The Internet censorship proposal was raised by the Office of the Comptroller of New York City and St. Scholastica Monastery. The two shareholders likened Internet censorship to a human rights violation. The proposal in full reads as following:
Whereas, freedom of speech and freedom of the press are fundamental human rights, and free use of the Internet is protected in Article 19 of the Universal Declaration of Human Rights, which guarantees freedom to “receive and impart information and ideas through any media regardless of frontiers”, and
Whereas, the rapid provision of full and uncensored information through the Internet has become a major industry in the United States, and one of its major exports, and
Whereas, political censorship of the Internet degrades the quality of that service and ultimately threatens the integrity and viability of the industry itself, both in the United States and abroad, and
Whereas, some authoritarian foreign governments such as the Governments of Belarus, Burma, China, Cuba, Egypt, Iran, North Korea, Saudi Arabia, Syria, Tunisia, Turkmenistan, Uzbekistan, and Vietnam block, restrict, and monitor the information their citizens attempt to obtain, and
Whereas, technology companies in the United States such as Google, that operate in countries controlled by authoritarian governments have an obligation to comply with the principles of the United Nations Declaration of Human Rights, and
Whereas, technology companies in the United States have failed to develop adequate standards by which they can conduct business with authoritarian governments while protecting human rights to freedom of speech and freedom of expression,
Therefore, be it resolved, that shareholders request that management institute policies to help protect freedom of access to the Internet which would include the following minimum standards:
1) Data that can identify individual users should not be hosted in Internet restricting countries, where political speech can be treated as a crime by the legal system. 2) The company will not engage in pro-active censorship. 3) The company will use all legal means to resist demands for censorship. The company will only comply with such demands if required to do so through legally binding procedures. 4) Users will be clearly informed when the company has acceded to legally binding government requests to filter or otherwise censor content that the user is trying to access. 5) Users should be informed about the company’s data retention practices, and the ways in which their data is shared with third parties. 6) The company will document all cases where legally-binding censorship requests have been complied with, and that information will be publicly available.
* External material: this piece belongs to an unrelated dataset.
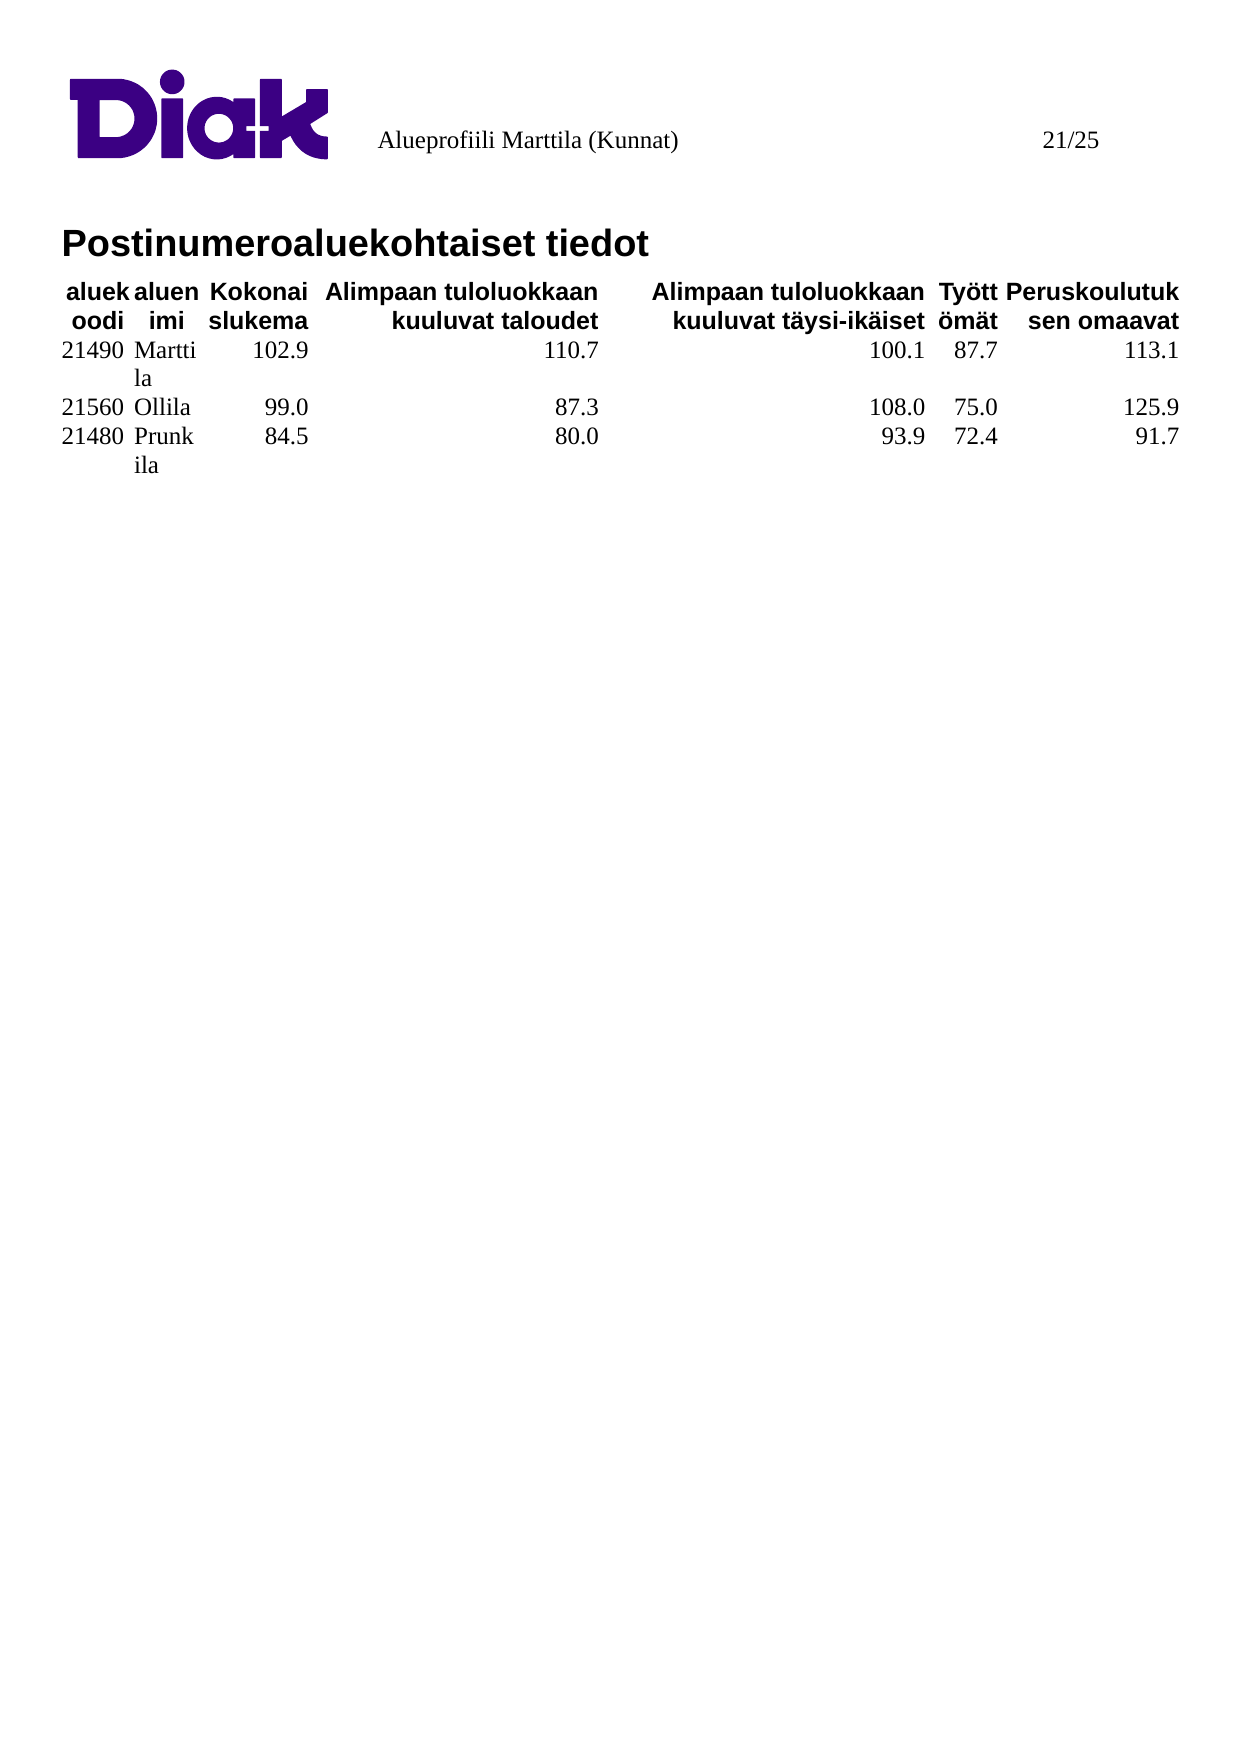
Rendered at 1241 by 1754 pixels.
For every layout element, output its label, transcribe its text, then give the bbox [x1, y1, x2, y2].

That's a long-winded way to say that Google should be more upfront about its dealings with governments that censor the Internet. Google's board recommends shareholders vote against the proposal. From a business perspective it's not hard to see why Google is against the proposal--it would have to pull out of China. Anyone that doesn't vote for the proposal will be read to be a vote against. Another shareholder proposes that Google creates a human rights committee.
While human rights were a big topic the pay table was more of the same. CEO Eric Schmidt, Larry Page, president of products, and Sergey Brin, president of technology, took salaries of $1 each. Schmidt did garner "$474,662 for personal security and approximately $4,000 paid by Google on Eric’s behalf for aggregate incremental costs related to aircraft chartered for Google business on which family and friends flew."